Matilda failed to recognise his irony and preened herself in the reflected glory of the outspoken doctor. ‘He is a remarkable man. I feel he is wasted as a physician, noble though that profession may be. He could have been a major cleric or an officer of state.’

‘And what was the outcome of his efforts?’ asked de Wolfe.

‘Four or five of the canons, including the two who are proctors, promised to press the bishop most strongly as soon as he returns. They will insist on his arresting all known heretics and those suspected of such evil leanings, to bring them before a properly constituted ecclesiastical court – and to demand the most stringent penalties allowed by the Papal edicts. They will also insist on the proper harnessing of the secular powers, as prescribed by the Holy Father and his Legates.’

She scowled at her husband even more fiercely. ‘So you and that lazy idiot of a sheriff will not be able to slide out of your responsibilities in future!’

Matilda suddenly seemed to realise that she was failing in her long-lasting campaign of ignoring her husband, after all the indignities and disappointments that he had heaped upon her. She fell silent and attacked an inoffensive boiled capon as if it was John himself, savagely tearing off a leg and gnawing at it to indicate that the conversation was at an end, but her husband doggedly pursued the subject, as he needed to know what was in store, especially if it led to more unrest, riots and even murders.

‘So what will happen until the bishop eventually arrives home?’ he asked with false innocence. ‘Have they found more heretical victims to persecute?’

She stared at him suspiciously but put down her chicken leg to take a drink from her wine-cup. ‘Canon William de Swindon, one of the proctors, told us that they will be sending out their bailiffs again, together with other agents, to seek informants who will trawl for unbelievers, both in the city and the county.

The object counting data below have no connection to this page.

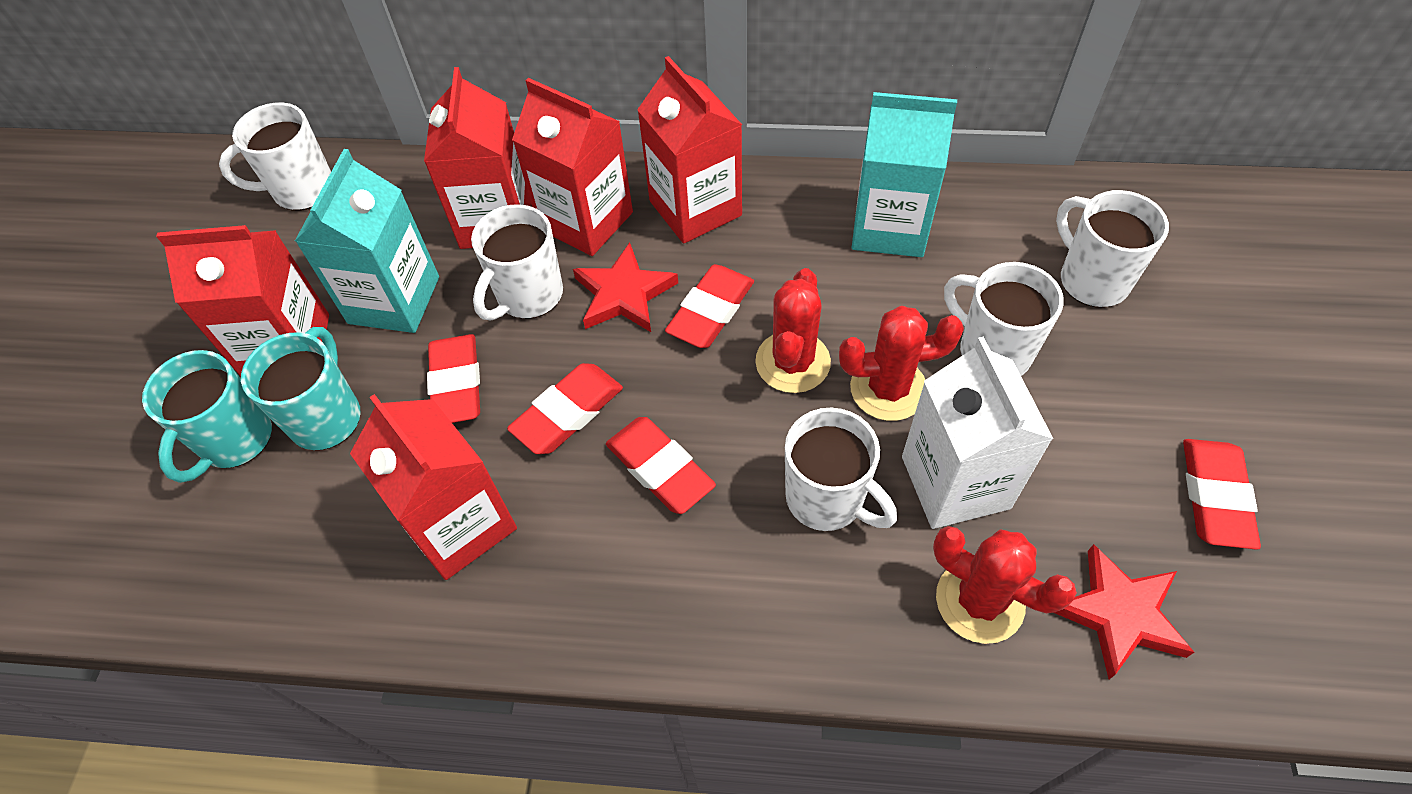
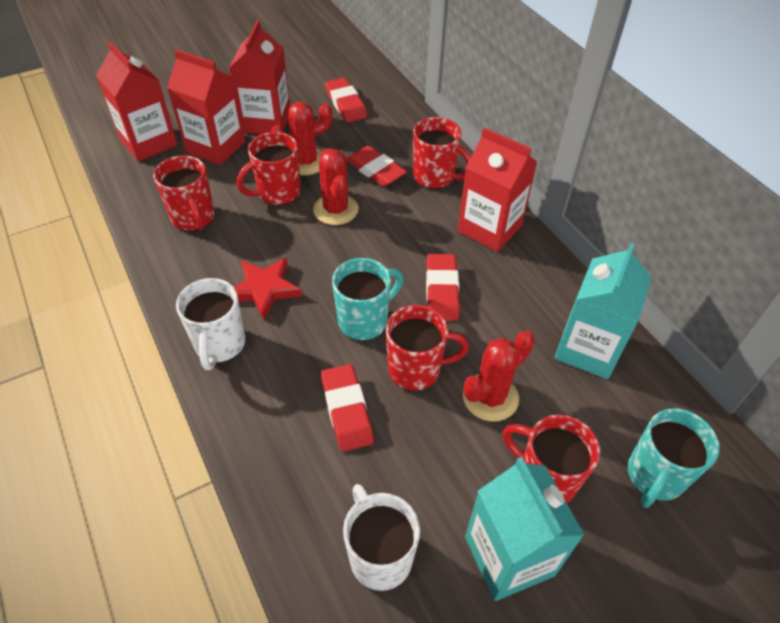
red carton: [156,225,329,376] [350,394,517,580] [424,67,531,249] [512,78,633,256] [637,56,742,244] = 5 -> [96,41,178,161] [167,49,245,165] [229,20,290,134] [458,127,537,252] = 4
red eraser: [427,334,480,423] [507,363,623,454] [606,417,716,514] [665,264,754,348] [1183,439,1261,550] = 5 -> [321,364,374,452] [325,77,367,123] [347,146,407,187] [426,254,460,321] = 4
red mug: none = 0 -> [153,155,215,231] [237,132,301,206] [386,305,469,391] [413,117,471,189] [503,415,600,503] = 5
red star: [573,243,678,332] [1054,544,1194,679] = 2 -> [234,257,302,320] = 1
white carton: [902,336,1053,529] = 1 -> none = 0
white mug: [219,102,331,211] [471,204,563,321] [785,408,897,531] [944,262,1064,376] [1056,190,1169,308] = 5 -> [176,278,245,370] [343,484,420,591] = 2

They already know of one, the man who did not escape on that ship, no thanks to you!’ she snapped. ‘But they admit that until Bishop Marshal returns, there is little point in arresting him, as there is no competent tribunal able to try him.’

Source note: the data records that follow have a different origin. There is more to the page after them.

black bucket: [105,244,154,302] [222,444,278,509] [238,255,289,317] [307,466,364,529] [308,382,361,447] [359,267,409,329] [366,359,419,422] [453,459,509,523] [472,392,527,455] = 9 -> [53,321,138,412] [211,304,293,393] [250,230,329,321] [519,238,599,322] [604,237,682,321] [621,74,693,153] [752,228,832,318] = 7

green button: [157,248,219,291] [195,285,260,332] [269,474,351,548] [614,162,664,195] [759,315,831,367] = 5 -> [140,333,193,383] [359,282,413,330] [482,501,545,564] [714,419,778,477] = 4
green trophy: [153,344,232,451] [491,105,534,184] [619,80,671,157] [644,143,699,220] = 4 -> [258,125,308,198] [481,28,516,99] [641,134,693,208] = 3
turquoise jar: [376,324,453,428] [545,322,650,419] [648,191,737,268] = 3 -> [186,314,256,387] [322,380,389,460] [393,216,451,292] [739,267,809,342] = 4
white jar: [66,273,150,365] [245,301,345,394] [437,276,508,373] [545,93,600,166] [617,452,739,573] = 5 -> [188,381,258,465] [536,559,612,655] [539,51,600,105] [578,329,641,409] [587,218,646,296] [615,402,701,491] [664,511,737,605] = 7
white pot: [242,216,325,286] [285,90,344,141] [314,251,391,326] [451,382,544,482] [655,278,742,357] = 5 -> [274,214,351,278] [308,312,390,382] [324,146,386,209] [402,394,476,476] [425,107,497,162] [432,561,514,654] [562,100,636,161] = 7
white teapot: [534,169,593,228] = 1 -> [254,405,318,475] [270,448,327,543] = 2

‘I suppose they mean that fuller, whose name I forget,’ he mused. Silently, he hoped the man would see the dangers and quietly leave the city, together with his family, if he had one. His wife made no reply, concentrating on her stew, her fowl and then the dessert that Mary brought in, a rosy almond cream with cinnamon and ginger.

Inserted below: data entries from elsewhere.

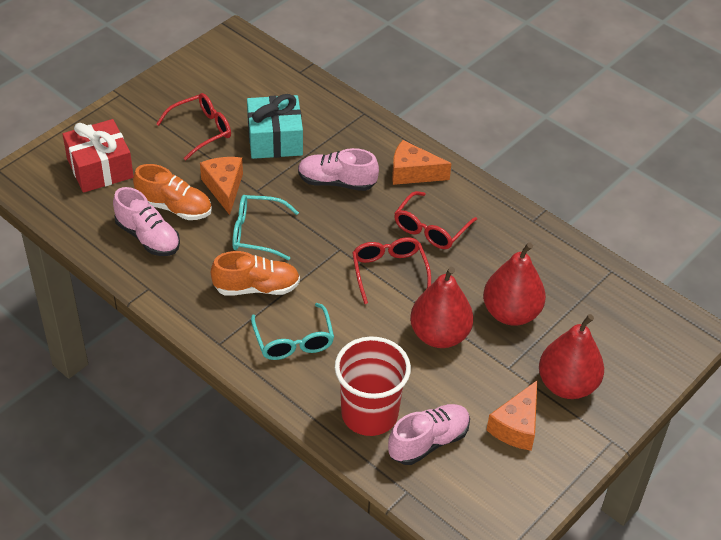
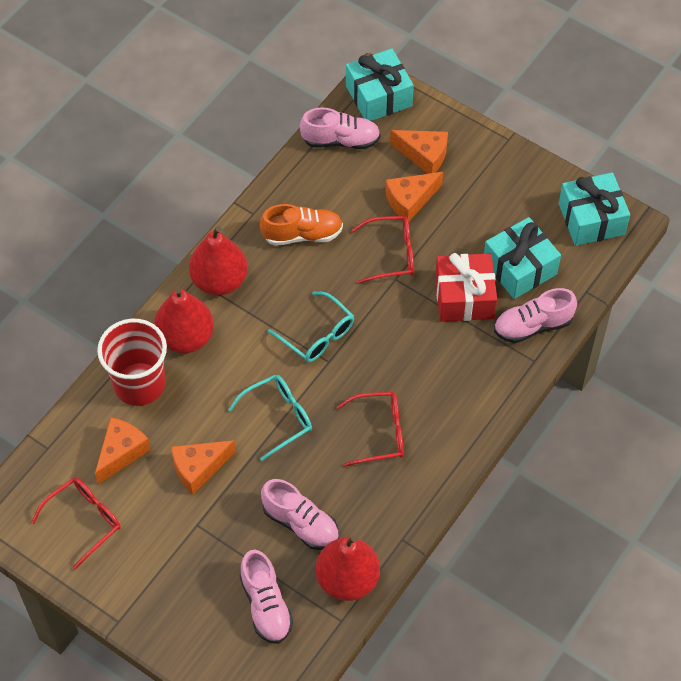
orange cheese: [200,157,243,215] [392,140,452,185] [487,381,537,451] = 3 -> [95,417,151,484] [171,440,236,495] [385,172,443,221] [390,130,448,174] = 4
orange shoe: [133,164,212,220] [211,251,300,296] = 2 -> [260,204,343,246] = 1
pink shoe: [113,187,180,256] [298,148,379,191] [388,404,470,465] = 3 -> [240,550,293,644] [261,479,339,550] [300,108,381,149] [494,288,577,343] = 4
turquoise gift: [247,94,303,159] = 1 -> [346,48,414,121] [484,217,561,299] [559,172,630,246] = 3

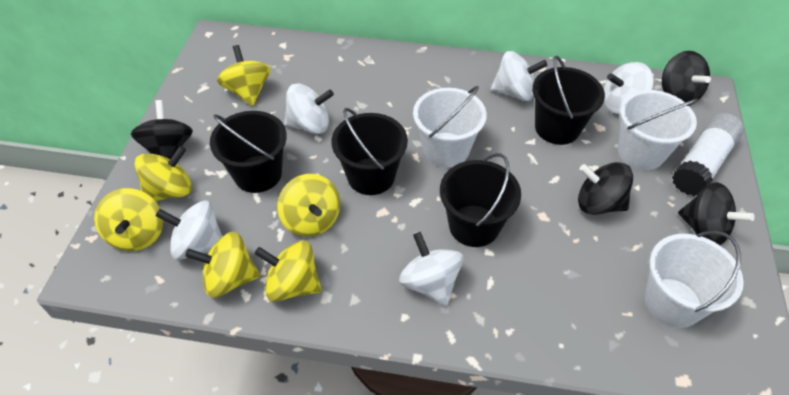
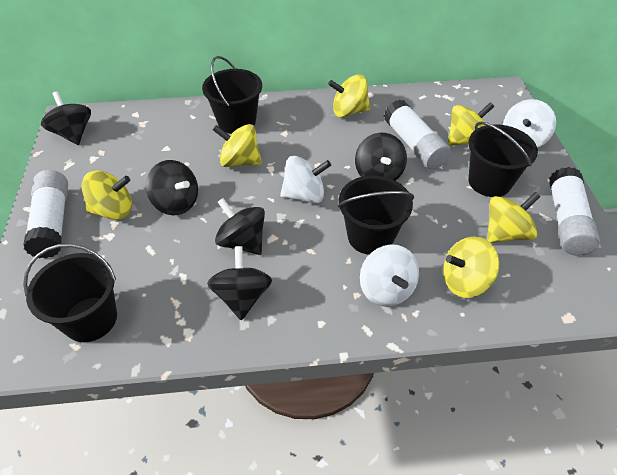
black spinning top: [131,100,193,159] [578,162,633,215] [662,51,711,102] [678,182,755,245] = 4 -> [41,91,91,145] [146,160,198,215] [207,246,272,320] [215,198,265,255] [355,133,407,181] = 5
white bucket: [413,86,487,167] [618,90,698,170] [644,231,744,328] = 3 -> none = 0
white glue stick: [672,113,744,196] = 1 -> [23,170,68,258] [384,100,451,169] [549,167,600,255] = 3
white spinning top: [156,201,222,260] [284,83,334,134] [399,232,464,306] [491,51,547,101] [604,62,654,114] = 5 -> [280,156,331,203] [360,244,419,307] [503,99,556,148] = 3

After the meal, when Matilda had stumped off to the solar for her afternoon rest, John sat by his fire with a jug of ale, as the day had turned colder, though the rain had stopped. He mused that autumn had not yet seemed to make its mind up to turn into winter, the flurries of snow that fell a couple of weeks earlier having turned to cold rain and occasional fog. He threw on a couple more oak logs from the stack alongside the hearth, stamping out some glowing embers that flew from the fire on to the stone floor. That was one fad of Matilda’s that was useful, as she had insisted on having the hall flagged, instead of the usual reeds or straw scattered over beaten earth. At least, he thought, it saves having the bloody stuff catching fire every time a spark spits out of the fire.